Like the noble Lord, Lord Soley, with whose views on foreign policy I am in much sympathy, I have no opposition in principle to an inquiry. It has to be conceded that the noble Lord, Lord Fowler, has made a powerful case. I take the observations of the noble Baroness, Lady Ramsay, seriously, but they are an argument about timing, although I understand that argument.
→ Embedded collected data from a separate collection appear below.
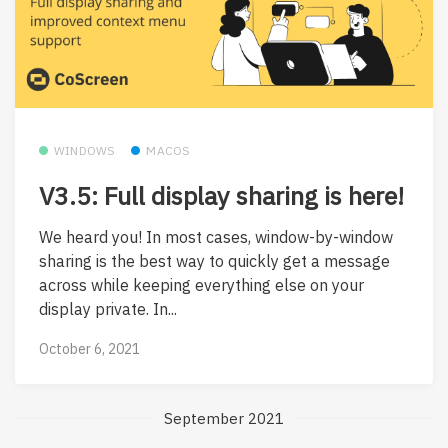
WINDOWS
MACOS
V3.5: Full display sharing is here!
We heard you! In most cases, window-by-window
sharing is the best way to quickly get a message
across while keeping everything else on your
display private. In...
October 6, 2021
September 2021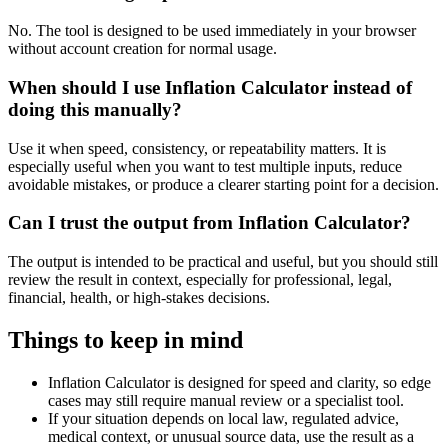
No. The tool is designed to be used immediately in your browser
without account creation for normal usage.
When should I use Inflation Calculator instead of
doing this manually?
Use it when speed, consistency, or repeatability matters. It is
especially useful when you want to test multiple inputs, reduce
avoidable mistakes, or produce a clearer starting point for a decision.
Can I trust the output from Inflation Calculator?
The output is intended to be practical and useful, but you should still
review the result in context, especially for professional, legal,
financial, health, or high-stakes decisions.
Things to keep in mind
Inflation Calculator is designed for speed and clarity, so edge
cases may still require manual review or a specialist tool.
If your situation depends on local law, regulated advice,
medical context, or unusual source data, use the result as a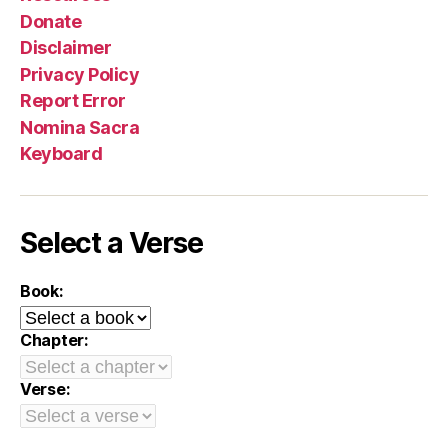
Donate
Disclaimer
Privacy Policy
Report Error
Nomina Sacra
Keyboard
Select a Verse
Book:
Chapter:
Verse: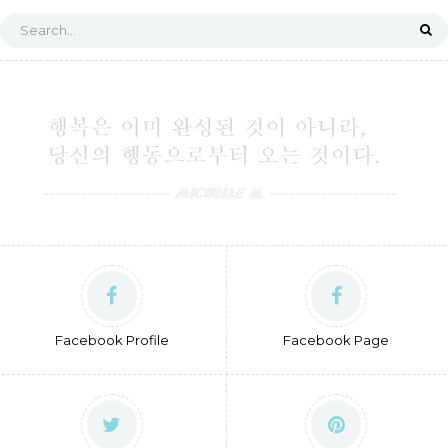
Facebook Profile
Facebook Page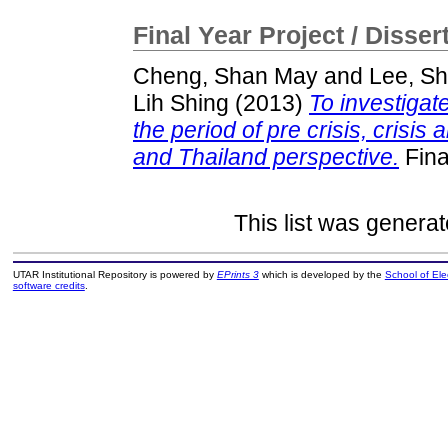
Final Year Project / Disser
Cheng, Shan May
and
Lee, Sh
Lih Shing
(2013)
To investigat
the period of pre crisis, crisis
and Thailand perspective.
Fina
This list was genera
UTAR Institutional Repository is powered by
EPrints 3
which is developed by the
School of El
software credits
.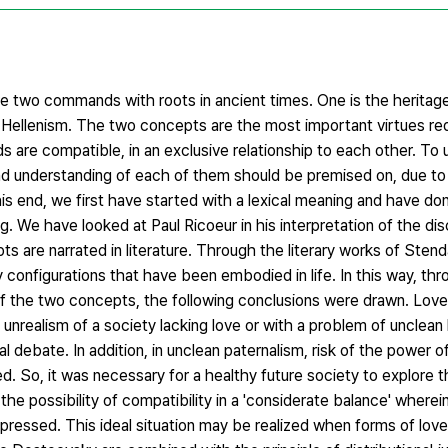
 are two commands with roots in ancient times. One is the herita
 Hellenism. The two concepts are the most important virtues req
 are compatible, in an exclusive relationship to each other. To 
 and understanding of each of them should be premised on, due to
is end, we first have started with a lexical meaning and have do
. We have looked at Paul Ricoeur in his interpretation of the di
ts are narrated in literature. Through the literary works of Sten
configurations that have been embodied in life. In this way, th
s of the two concepts, the following conclusions were drawn. Lov
unrealism of a society lacking love or with a problem of unclean
 debate. In addition, in unclean paternalism, risk of the power o
d. So, it was necessary for a healthy future society to explore th
he possibility of compatibility in a 'considerate balance' wherein
xpressed. This ideal situation may be realized when forms of love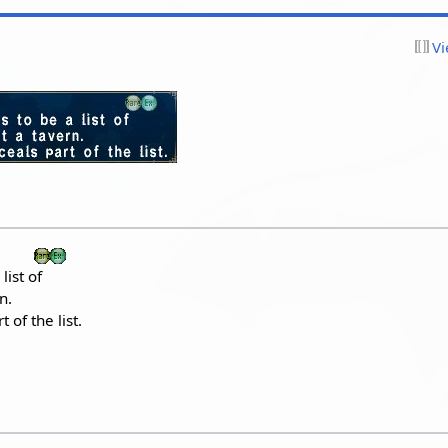
Vi
list of
n.
of the list.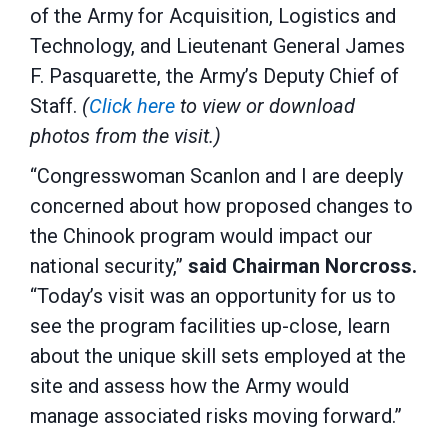
of the Army for Acquisition, Logistics and
Technology, and Lieutenant General James
F. Pasquarette, the Army’s Deputy Chief of
Staff.
(
Click here
to view or download
photos from the visit.)
“Congresswoman Scanlon and I are deeply
concerned about how proposed changes to
the Chinook program would impact our
national security,”
said Chairman Norcross.
“Today’s visit was an opportunity for us to
see the program facilities up-close, learn
about the unique skill sets employed at the
site and assess how the Army would
manage associated risks moving forward.”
Let me give just one other example of the difficulties that we face. Many Members of this House will remember the 2004 report of my noble friend Lord Butler on weapons of mass destruction; indeed, the contributions of my noble friend were accurately recalled by the noble Lord, Lord Fowler. The report has that famous and carefully sculpted last paragraph, which implies that Mr Blair's informal style of government exacerbated the difficulties in formulating policy on Iraq. There is no question about that. However, let me also remind noble Lords of the first paragraph. If we are to take the report seriously, as I think we should, we must also take seriously its opening; indeed, we must take seriously the whole body of the report and the complex material that it presents about the difficulties of intelligence gathering and assessment. The report opens with these words:
"Much of the intelligence that we receive in war is contradictory, even more of it is plain wrong, and most of it is fairly dubious. What one can require of an officer, under these circumstances, is a certain degree of discrimination, which can only be gained from knowledge of men and affairs and from good judgement. The law of probability must be his guide".